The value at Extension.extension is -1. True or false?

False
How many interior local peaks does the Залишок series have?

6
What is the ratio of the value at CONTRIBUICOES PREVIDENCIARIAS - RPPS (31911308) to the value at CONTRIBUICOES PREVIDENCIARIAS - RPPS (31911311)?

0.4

...

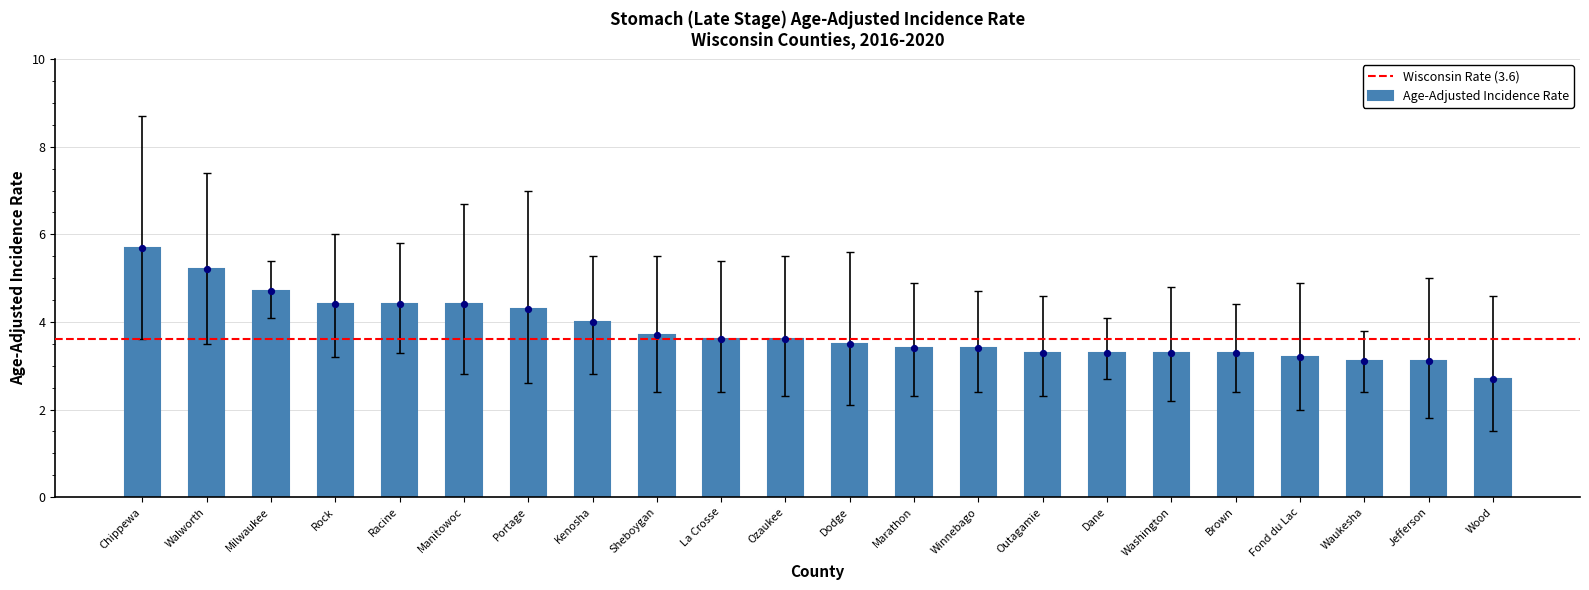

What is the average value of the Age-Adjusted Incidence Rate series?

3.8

__Instructions to follow__:
Copy verbatim the lines from the one containing "The value at Extension.extension" through the one containing "What is the ratio", with both of those lines included.

__Task solution__:
The value at Extension.extension is -1. True or false?

False
How many interior local peaks does the Залишок series have?

6
What is the ratio of the value at CONTRIBUICOES PREVIDENCIARIAS - RPPS (31911308) to the value at CONTRIBUICOES PREVIDENCIARIAS - RPPS (31911311)?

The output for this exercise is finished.